In another retrospective cohort study conducted in China at the University of Zhejiang, Kaijin Xu et al. concluded that after administering umifenovir, patients needed High Flow Nasal Catheter (HFNC) oxygen therapy was reduced by a greater degree than the control group (21). This indicates that umifenovir could accelerate viral clearance, improve radiological changes, and reduce the demand for oxygen therapy in hospitalized patients. In a study on the clinical effects of umifenovir, Chen et al. combined these with adjuvant therapy in China and concluded that the clinical symptoms in patients infected with SARS-CoV-2 were relieved faster, and the duration of hospitalization was considerably reduced in the umifenovir group, compared to the controls (P < 0.05) (22).
Our data are inconsistent with the study by Alavi Darazam et al., who concluded that umifenovir is ineffective in shortening the duration of COVID-19 or mortality. However, the primary outcome of that study was time to clinical improvement, which was different from ours (23).
The main limitation of our study was that we evaluated the potential beneficial effects of umifenovir in combination with dexamethasone only, and the efficacy of umifenovir as single-agent therapy was not evaluated. Hence, the effects of umifenovir may be overestimated in this regard. Another main point to consider is that the effects of umifenovir were compared to lopinavir/ritonavir, which has yet to be proven to have considerable beneficial effects.
Considering the large effect size of the umifenovir in comparison with lopinavir/ritonavir, in terms of the need for mechanical ventilation, it is recommended to perform the trial with a larger sample size to detect this effect in this regard.
Conclusion
Umifenovir, in combination with dexamethasone, may have beneficial effects in treating severe COVID-19 patients. The mortality rate and the need for admission to the ICU were significantly lower in the umifenovir group.

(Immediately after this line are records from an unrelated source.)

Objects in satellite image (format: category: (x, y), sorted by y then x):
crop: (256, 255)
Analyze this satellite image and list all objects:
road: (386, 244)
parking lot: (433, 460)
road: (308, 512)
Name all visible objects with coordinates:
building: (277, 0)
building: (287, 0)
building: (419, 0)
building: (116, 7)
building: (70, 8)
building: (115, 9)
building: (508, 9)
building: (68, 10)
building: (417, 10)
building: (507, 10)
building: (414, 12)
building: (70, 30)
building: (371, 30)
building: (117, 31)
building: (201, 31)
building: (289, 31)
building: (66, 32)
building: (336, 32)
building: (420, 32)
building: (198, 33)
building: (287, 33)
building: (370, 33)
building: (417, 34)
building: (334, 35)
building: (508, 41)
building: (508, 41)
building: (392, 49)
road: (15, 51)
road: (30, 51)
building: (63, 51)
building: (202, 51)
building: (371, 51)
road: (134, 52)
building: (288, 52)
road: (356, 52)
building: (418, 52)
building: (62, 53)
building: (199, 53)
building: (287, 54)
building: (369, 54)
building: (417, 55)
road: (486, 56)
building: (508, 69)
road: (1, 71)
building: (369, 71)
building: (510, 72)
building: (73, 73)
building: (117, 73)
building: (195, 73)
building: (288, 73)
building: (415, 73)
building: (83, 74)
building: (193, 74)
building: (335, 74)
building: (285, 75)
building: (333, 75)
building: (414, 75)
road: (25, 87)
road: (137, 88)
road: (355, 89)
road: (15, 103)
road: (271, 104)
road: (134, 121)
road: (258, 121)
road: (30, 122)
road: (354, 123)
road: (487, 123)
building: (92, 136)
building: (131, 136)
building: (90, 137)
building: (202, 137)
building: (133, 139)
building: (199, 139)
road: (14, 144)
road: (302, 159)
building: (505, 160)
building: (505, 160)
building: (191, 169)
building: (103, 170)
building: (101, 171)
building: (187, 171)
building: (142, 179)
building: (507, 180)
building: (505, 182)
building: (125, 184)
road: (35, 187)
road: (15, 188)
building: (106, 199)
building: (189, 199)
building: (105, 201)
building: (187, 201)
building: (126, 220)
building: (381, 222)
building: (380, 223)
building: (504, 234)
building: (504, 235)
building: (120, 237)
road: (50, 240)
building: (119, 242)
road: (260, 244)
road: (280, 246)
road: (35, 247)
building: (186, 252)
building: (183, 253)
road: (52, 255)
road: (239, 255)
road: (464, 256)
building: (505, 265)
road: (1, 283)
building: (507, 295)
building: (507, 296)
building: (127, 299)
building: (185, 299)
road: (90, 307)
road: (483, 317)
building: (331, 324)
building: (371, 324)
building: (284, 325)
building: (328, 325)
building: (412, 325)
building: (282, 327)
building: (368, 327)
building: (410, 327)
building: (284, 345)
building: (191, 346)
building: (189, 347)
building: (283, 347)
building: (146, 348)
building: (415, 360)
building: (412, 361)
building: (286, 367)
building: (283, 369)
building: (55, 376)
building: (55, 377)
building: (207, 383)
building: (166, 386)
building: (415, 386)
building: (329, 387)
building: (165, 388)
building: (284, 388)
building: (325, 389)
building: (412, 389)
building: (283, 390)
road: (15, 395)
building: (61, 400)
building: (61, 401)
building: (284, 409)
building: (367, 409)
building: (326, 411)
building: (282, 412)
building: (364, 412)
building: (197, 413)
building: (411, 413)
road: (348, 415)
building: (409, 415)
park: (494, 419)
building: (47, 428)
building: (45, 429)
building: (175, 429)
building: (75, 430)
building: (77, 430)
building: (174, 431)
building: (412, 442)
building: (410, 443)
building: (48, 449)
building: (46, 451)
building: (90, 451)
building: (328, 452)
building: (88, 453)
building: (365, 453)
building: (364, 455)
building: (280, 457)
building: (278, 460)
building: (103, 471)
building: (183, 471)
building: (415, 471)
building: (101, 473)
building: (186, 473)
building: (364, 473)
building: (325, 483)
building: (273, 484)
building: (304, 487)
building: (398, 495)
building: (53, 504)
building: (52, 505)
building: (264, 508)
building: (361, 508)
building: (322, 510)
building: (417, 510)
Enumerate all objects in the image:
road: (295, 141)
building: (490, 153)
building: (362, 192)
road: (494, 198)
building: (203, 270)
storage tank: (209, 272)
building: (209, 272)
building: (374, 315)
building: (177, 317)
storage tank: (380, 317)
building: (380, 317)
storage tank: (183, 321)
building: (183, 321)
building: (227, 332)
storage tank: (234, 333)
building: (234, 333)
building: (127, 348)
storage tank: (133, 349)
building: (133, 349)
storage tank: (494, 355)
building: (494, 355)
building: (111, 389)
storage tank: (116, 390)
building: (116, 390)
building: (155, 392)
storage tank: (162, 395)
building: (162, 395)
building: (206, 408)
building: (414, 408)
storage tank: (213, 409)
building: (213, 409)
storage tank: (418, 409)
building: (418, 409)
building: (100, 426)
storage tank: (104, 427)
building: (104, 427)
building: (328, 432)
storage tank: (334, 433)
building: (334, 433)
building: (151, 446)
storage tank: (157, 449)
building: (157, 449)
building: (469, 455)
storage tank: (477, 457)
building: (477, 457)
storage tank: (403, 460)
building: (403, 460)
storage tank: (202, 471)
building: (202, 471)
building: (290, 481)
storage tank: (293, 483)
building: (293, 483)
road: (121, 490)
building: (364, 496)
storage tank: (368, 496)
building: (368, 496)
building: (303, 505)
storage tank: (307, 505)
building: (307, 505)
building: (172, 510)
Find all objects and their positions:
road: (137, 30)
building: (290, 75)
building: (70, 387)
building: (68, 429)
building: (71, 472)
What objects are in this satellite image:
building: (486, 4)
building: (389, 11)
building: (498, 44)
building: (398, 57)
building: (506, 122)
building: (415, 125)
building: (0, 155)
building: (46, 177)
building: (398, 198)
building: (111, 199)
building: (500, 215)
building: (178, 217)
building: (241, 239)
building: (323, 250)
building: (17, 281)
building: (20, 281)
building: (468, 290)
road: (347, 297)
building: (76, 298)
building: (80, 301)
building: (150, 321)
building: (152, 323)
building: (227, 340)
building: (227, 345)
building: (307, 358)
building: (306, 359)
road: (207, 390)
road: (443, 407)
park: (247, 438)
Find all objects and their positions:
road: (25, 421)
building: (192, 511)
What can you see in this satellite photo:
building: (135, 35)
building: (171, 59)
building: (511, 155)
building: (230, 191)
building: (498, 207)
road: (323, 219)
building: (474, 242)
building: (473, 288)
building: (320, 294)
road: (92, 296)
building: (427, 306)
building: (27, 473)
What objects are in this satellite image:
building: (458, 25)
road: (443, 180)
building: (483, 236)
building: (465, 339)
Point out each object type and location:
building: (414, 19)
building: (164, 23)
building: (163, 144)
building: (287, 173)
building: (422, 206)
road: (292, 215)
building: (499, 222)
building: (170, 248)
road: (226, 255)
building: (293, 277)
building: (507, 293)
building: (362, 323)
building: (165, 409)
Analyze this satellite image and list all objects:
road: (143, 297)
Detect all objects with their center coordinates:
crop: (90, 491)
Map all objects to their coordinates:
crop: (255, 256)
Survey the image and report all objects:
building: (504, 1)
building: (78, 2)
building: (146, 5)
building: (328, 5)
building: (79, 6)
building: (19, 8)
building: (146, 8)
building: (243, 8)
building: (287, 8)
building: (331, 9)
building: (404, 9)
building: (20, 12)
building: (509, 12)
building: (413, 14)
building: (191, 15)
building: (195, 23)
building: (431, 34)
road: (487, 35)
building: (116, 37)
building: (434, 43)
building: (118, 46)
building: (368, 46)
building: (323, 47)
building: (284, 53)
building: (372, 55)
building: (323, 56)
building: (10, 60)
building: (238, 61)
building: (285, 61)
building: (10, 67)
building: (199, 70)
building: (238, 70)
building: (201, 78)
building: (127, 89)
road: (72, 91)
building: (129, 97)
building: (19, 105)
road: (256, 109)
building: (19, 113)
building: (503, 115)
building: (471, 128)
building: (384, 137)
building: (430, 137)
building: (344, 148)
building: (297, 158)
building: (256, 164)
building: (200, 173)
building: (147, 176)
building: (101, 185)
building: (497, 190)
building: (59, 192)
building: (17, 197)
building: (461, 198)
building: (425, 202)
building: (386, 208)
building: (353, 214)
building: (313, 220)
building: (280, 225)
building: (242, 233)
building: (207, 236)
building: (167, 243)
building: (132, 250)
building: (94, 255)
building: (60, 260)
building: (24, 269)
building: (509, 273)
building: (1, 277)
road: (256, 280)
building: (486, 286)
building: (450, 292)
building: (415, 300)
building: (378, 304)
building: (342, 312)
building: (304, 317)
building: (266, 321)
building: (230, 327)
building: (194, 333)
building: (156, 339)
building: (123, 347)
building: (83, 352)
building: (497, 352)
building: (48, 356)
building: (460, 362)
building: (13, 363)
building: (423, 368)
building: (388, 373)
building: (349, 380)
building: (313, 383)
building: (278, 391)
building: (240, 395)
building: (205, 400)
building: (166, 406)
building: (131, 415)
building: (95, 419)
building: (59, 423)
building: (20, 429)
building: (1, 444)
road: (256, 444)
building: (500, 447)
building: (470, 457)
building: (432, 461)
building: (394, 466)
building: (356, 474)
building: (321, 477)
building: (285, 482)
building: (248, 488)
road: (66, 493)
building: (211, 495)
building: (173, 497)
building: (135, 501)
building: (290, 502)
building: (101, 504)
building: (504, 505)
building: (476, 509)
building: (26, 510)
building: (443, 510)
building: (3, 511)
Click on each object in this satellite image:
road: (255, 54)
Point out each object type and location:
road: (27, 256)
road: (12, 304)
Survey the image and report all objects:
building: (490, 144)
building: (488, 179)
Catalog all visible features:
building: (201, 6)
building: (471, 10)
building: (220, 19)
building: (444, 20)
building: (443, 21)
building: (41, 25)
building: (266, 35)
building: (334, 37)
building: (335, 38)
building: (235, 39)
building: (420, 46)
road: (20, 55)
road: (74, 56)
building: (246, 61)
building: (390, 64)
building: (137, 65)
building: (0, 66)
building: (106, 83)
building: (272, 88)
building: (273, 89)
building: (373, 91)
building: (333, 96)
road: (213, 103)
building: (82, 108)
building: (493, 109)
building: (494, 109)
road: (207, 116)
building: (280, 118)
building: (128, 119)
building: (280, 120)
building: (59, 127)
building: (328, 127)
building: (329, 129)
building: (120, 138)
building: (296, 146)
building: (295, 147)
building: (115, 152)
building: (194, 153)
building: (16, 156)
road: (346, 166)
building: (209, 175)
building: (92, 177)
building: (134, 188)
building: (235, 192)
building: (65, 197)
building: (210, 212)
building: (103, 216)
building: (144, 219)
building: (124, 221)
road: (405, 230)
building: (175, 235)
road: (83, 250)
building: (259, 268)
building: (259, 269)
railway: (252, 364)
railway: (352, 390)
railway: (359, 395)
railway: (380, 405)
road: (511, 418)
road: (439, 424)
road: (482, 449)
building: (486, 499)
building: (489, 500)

The lab test trends were also in favor of umifenovir use.
Acknowledgment
This study was supported by Shahid Beheshti University of medical Sciences.
Funding
This research did not receive any specific grant from funding agencies in the public, commercial, or not-for-profit sectors.
Conflicts of interest
None.
Ethics approval
Before the trial, the informed consent form was signed by the patients. This research was conducted according to the declaration of Helsinki and was approved with the ethics code number of IR.SBMU.RETECH.REC.1399. 030 by the ethics committee of Shahid Beheshti University of Medical Sciences. The trial was also registered in Iranian Registry of Clinical Trials with the registration number of IRCT20151227025726N15.
Authors contribution
Study conception and design: Saghar Barati, Farzaneh Dastan; Data collection: Seyed Alireza Nadji, Sahar Yousefian, Sara haseli; Analysis and interpretation of the results: Saghar Barati, Farzaneh Dastan, Jalal Heshmatnia, Payam Tabarsi, Afshin Zarghi; Draft manuscript preparation: Saghar Barati, Alireza Dastan; All authors reviewed the results and approved the final version of the manuscript. All authors agreed to be responsible for all aspects of the work to ensure the accuracy and integrity of the published manuscript.
Data availability
The datasets used and analyzed during the current study are available from the corresponding author upon reasonable request.